Quand il ouvrit les yeux, Hildred était penchée au-dessus de lui, une serviette à la main. Elle avait un visage doux et triste. Il y avait des larmes dans ses yeux. « Qu’est-ce qu’il y a ? » demanda-t-il, puis il vit que la serviette était tachée de sang.
Au petit déjeuner, il leur raconta ce qui était arrivé. Elles le regardaient d’un air incrédule.
— Mais enfin ! s’exclama-t-il, qu’est-ce qui a bien pu se passer, alors, d’après vous ?
C’était étrange, cette manière dont elles le regardaient. Hildred paraissait maussade, accablée. Vanya arborait son sourire à la Barrymore.

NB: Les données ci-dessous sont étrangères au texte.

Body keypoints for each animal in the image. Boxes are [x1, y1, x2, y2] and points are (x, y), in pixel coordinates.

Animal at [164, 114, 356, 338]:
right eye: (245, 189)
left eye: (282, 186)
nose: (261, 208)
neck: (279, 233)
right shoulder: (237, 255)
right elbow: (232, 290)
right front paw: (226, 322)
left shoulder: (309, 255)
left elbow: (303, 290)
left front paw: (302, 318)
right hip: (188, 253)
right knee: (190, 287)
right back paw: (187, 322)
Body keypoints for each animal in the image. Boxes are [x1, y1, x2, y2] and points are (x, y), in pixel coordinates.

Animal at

— Croyez-vous que j’ai essayé de me ficher en l’air ?
Vanya souriait toujours. « Oui, tu as essayé, semblait dire ce sourire, mais tu n’as pas eu le cran nécessaire. »

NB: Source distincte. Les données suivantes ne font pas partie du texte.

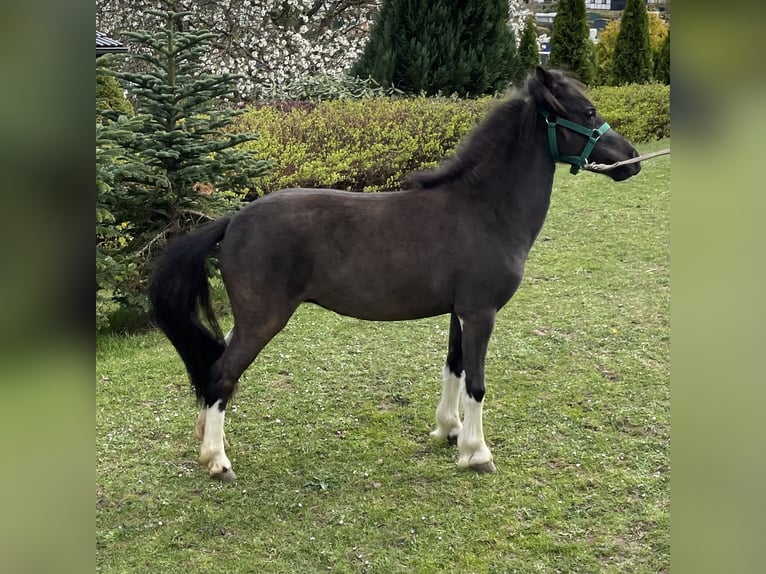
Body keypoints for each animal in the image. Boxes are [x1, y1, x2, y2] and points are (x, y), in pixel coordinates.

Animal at [149, 67, 641, 481]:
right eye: (588, 112)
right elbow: (476, 383)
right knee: (221, 374)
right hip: (262, 320)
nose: (632, 160)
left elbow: (454, 368)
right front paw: (478, 453)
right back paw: (217, 460)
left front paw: (450, 433)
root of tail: (232, 220)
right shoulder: (481, 313)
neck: (484, 209)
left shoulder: (460, 313)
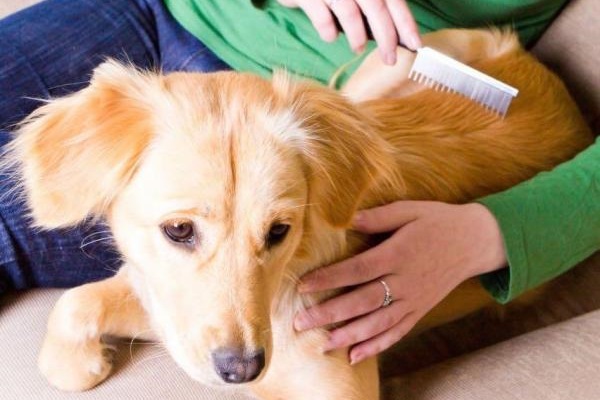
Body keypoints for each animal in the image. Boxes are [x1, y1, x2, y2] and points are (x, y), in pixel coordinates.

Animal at [0, 28, 592, 400]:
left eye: (280, 231)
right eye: (178, 230)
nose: (241, 370)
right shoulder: (166, 304)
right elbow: (75, 302)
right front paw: (78, 364)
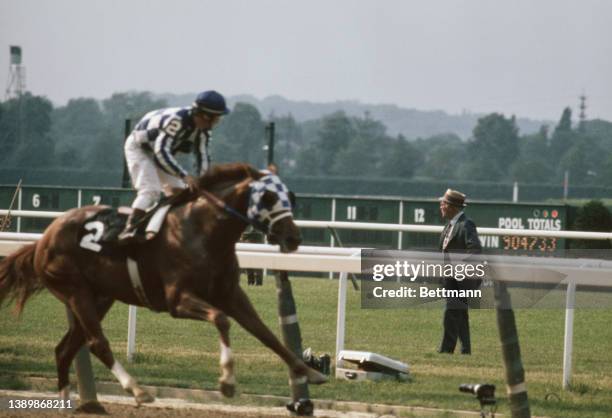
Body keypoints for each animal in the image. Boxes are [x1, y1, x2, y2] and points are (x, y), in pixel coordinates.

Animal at [0, 162, 326, 404]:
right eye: (269, 198)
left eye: (290, 196)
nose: (293, 237)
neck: (203, 231)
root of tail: (44, 238)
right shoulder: (177, 300)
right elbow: (221, 320)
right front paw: (227, 381)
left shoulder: (231, 294)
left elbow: (264, 332)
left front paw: (309, 372)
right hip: (75, 291)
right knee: (96, 343)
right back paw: (137, 390)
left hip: (100, 297)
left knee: (65, 349)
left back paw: (79, 406)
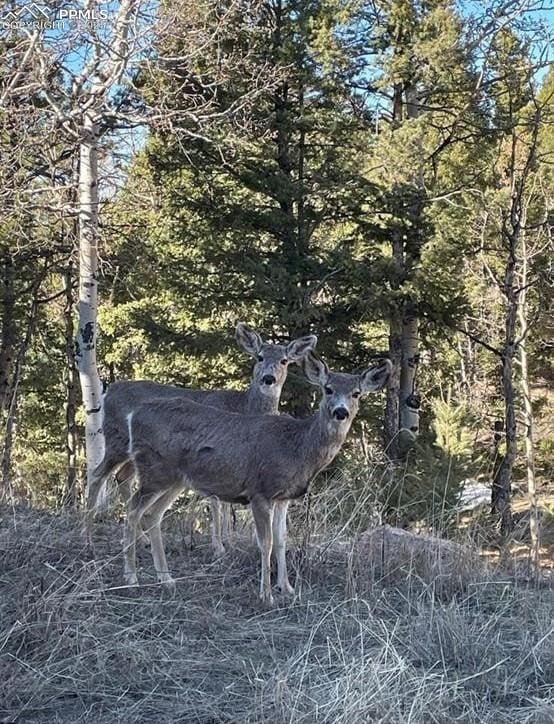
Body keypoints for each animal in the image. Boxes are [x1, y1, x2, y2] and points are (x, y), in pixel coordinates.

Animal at [82, 322, 314, 556]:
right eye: (259, 357)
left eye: (284, 360)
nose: (268, 378)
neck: (243, 406)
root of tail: (108, 391)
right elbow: (215, 500)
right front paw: (218, 546)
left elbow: (226, 502)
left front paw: (228, 541)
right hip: (116, 440)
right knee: (97, 474)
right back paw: (88, 539)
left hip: (137, 454)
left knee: (122, 477)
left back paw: (142, 540)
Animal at [100, 354, 392, 604]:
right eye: (328, 389)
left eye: (356, 393)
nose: (341, 412)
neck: (297, 448)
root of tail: (134, 414)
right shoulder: (259, 490)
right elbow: (266, 542)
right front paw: (266, 594)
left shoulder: (283, 497)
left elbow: (283, 540)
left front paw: (287, 588)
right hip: (153, 469)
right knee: (132, 509)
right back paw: (132, 577)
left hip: (175, 479)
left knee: (152, 514)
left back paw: (167, 579)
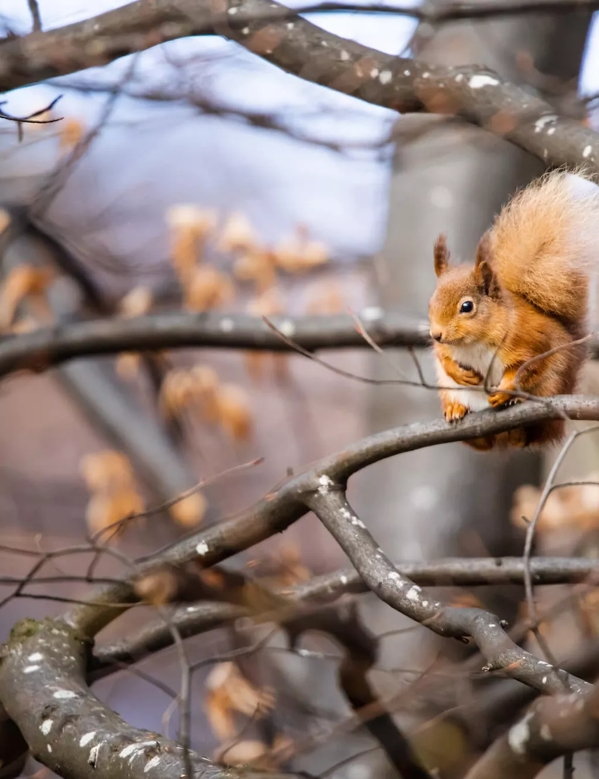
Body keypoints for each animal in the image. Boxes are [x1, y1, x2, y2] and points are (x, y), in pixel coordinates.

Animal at [428, 169, 599, 451]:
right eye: (430, 303)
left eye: (467, 306)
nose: (436, 334)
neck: (474, 341)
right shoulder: (445, 347)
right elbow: (443, 356)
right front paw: (457, 370)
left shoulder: (530, 341)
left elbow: (528, 367)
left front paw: (505, 391)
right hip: (448, 390)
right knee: (480, 442)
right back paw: (455, 409)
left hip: (550, 387)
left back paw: (517, 419)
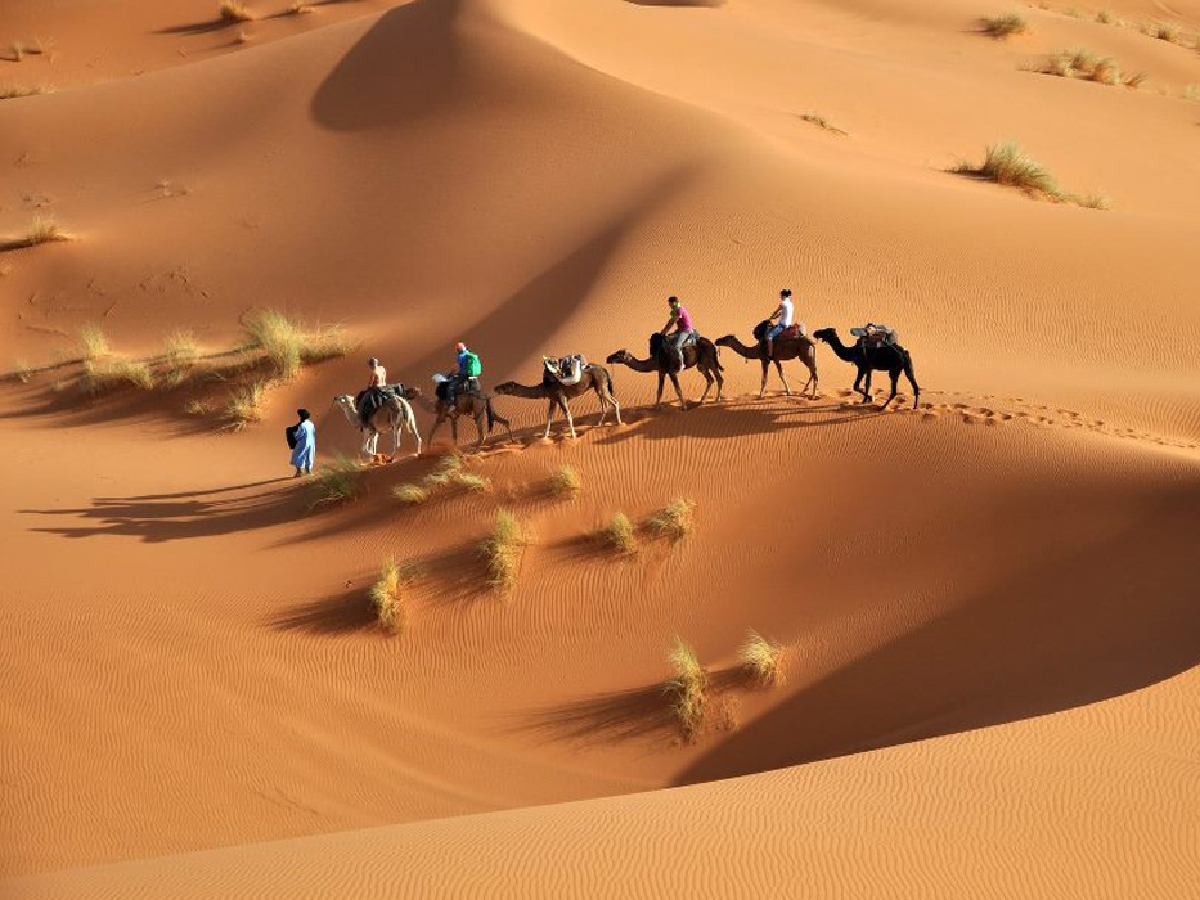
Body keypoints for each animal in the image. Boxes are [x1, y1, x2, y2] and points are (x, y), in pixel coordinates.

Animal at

Il baissa les yeux sur son assiette. Il n’existait plus de tragédie, il n’existait plus que des désillusions. Il n’était pas à la hauteur. Il n’était pas romantique, comme le disait toujours Vanya. Un homme qui ne se tuait pas alors qu’il avait toutes les raisons de se tuer, c’était un homme décevant. Un tel homme continuerait à vivre, quand bien même on lui enterrerait les pieds dans la pelouse. Il continuerait à vivre, parce qu’il n’avait pas assez de cervelle pour mourir. Mourir, cela ne demandait pas tant de courage que d’imagination. Il vivait une existence amputée. On lui avait enlevé l’imagination. Et, sans imagination, un homme pouvait vivre éternellement, même si ça n’était plus un homme, même s’il n’avait plus ni bras ni jambes – tant qu’il restait des morceaux que l’on pouvait recoudre ensemble, et jeter dans un fauteuil roulant.